I wish I had time to find some statistics to back me up, but it's late. I just wanted to share my thoughts. Goodnight.

thespookwhosatbythedoor said...

Just this Sunday, the pastor at the church I attend spoke on the institution of marriage. He said that marriage is a gift from God, but women must look to God to see if that gift is something He wants for them. Because there is something worse than not being married-- its being married to the wrong person.

Like Notta, I too am financially self-sufficient. Therefore, I look for a man are with good character, strong values, and most importantly one who treats me the way I want and deserve to be treated.

In my experience, most Black men don't expect to have to fulfill those kinds of requirements. They think that providing financially and "laying pipe" are the only things they have to do in order to get and keep a woman. And while that may be true for some women, "quality women", the type with the qualities that a smart man would want in a wife, are not going to settle for the okey-doke. If you want quality, you’re going to have to step up your game.

Curry said...

I agree with the general attitude of this read and see it as a call for black men to revamp most of what we’ve held as articles of manhood. It’s a fairly primal thing for a man to be the “provider”. For a woman to have more financial power, she has the ability to “take care of” the unit, in the traditional sense, better than we can.

However I don’t necessarily agree with thespookwhosatbythedoor comment about black men not feeling that they should have to fulfill the emotional side of a relationship. Any man that has spent any serious time with a woman knows that being an emotional anchor is part of the whole package. And denying a woman that emotional foundation will send her packing her bags more so than even money.

Here’s my angle; both the man and the woman have their separate roles that, when understood, make a relationship whole, fulfilled, and balanced. If the woman is making more money than the man, the man is still the head of the household with major money decisions ultimately determined by him WITH (NOT WITHOUT) the wisdom and guidance of the woman I just believe that that is how God intended for it to be (anybody remember when God said “…it’s not good for man to be alone.”?). . I’ve heard women disagree with this, but to this day, I STILL haven’t met a single women that wants to have to wear both the pants AND the skirt.
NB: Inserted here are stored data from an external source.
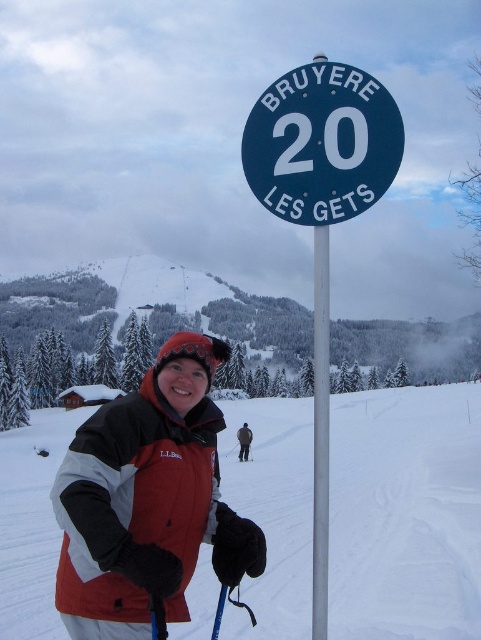
Between red fleece jacket at center and black matte ski at center, which one appears on the left side from the viewer's perspective?

red fleece jacket at center

Who is positioned more to the right, red fleece jacket at center or black matte ski at center?

black matte ski at center

Which is behind, point (112, 600) or point (243, 458)?

Positioned behind is point (243, 458).

You are a GUI agent. You are given a task and a screenshot of the screen. Output one action in this format:
    pyautogui.click(x=<x>, y=<y>)
    Task: Click on the red fleece jacket at center
    
    Given the screenshot: What is the action you would take?
    pyautogui.click(x=148, y=500)

Between dark gray jacket at center and black matte ski at center, which one is positioned lower?

black matte ski at center is below.

Is dark gray jacket at center to the right of black matte ski at center from the viewer's perspective?

In fact, dark gray jacket at center is to the left of black matte ski at center.

Where is `dark gray jacket at center`? Image resolution: width=481 pixels, height=640 pixels. dark gray jacket at center is located at coordinates (243, 442).

You are a GUI agent. You are given a task and a screenshot of the screen. Output one action in this format:
    pyautogui.click(x=<x>, y=<y>)
    Task: Click on the dark gray jacket at center
    This screenshot has width=481, height=640.
    Given the screenshot: What is the action you would take?
    pyautogui.click(x=243, y=442)

Measure the distance between point (314, 358) and camera.

Point (314, 358) is 82.71 meters away from camera.

Consider the image. Is metallic pole at center wider than dark gray jacket at center?

Correct, the width of metallic pole at center exceeds that of dark gray jacket at center.

You are a GUI agent. You are given a task and a screenshot of the screen. Output one action in this format:
    pyautogui.click(x=<x>, y=<y>)
    Task: Click on the metallic pole at center
    
    Given the screenshot: What is the action you would take?
    pyautogui.click(x=320, y=433)

Locate an element on the screen. metallic pole at center is located at coordinates (320, 433).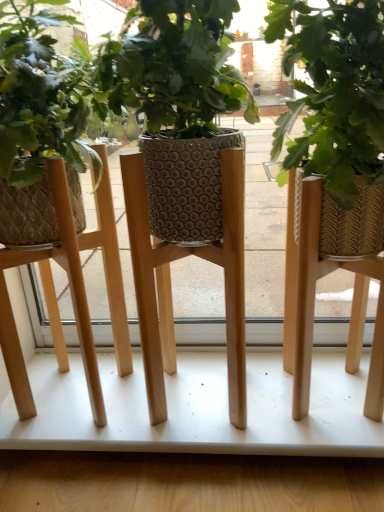
The image size is (384, 512). I want to click on free space above wooden table at center (from a real-world perspective), so click(x=190, y=395).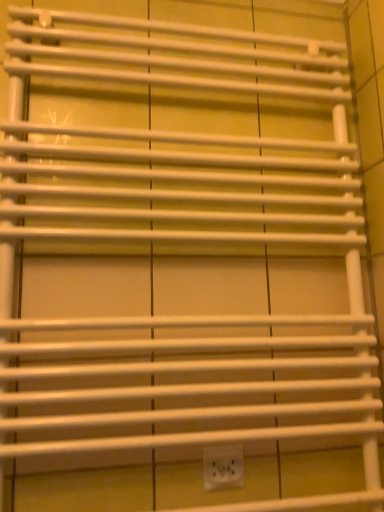
You are a GUI agent. You are given a task and a screenshot of the screen. Output one action in this format:
    pyautogui.click(x=<x>, y=<y>)
    Task: Click on the white plastic electric outlet at lower center
    This screenshot has height=512, width=384.
    Given the screenshot: What is the action you would take?
    pyautogui.click(x=223, y=466)

This screenshot has height=512, width=384. Describe the element at coordinates (223, 466) in the screenshot. I see `white plastic electric outlet at lower center` at that location.

Where is `white plastic electric outlet at lower center`? The image size is (384, 512). white plastic electric outlet at lower center is located at coordinates (223, 466).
From a historical standpoint this is the model that these statistics date back to. Now, if you’ve got a good, smart, & spiritual woman then she’ll understand these dynamics coming in to the relationship. Knowing that to set this order off would be inserting an unbalanced element & an uneven yoke that would more than likely set the relationship on a path of destructive behavior leading to it’s demise. No more than if a man were to insert female or maternal behavior into a relationship.

Earning potential in & of itself does NOT validate manhood. If your manhood hasn’t been validated by the time you get married, then you’re not ready for marriage.

Anonymous said...

You know what's depressing? No matter how many studies are published and no matter how many black Americans profess to want a change, for some reason it seems beyond our grasp. Whether it's the low marriage rate, the plight of black men, Katrina recovery efforts, or any other major issue of concern for black people, it seems as if we just can't get it together long enough to make a positive change.

That's more depressing than any of the statistics, in my opinion.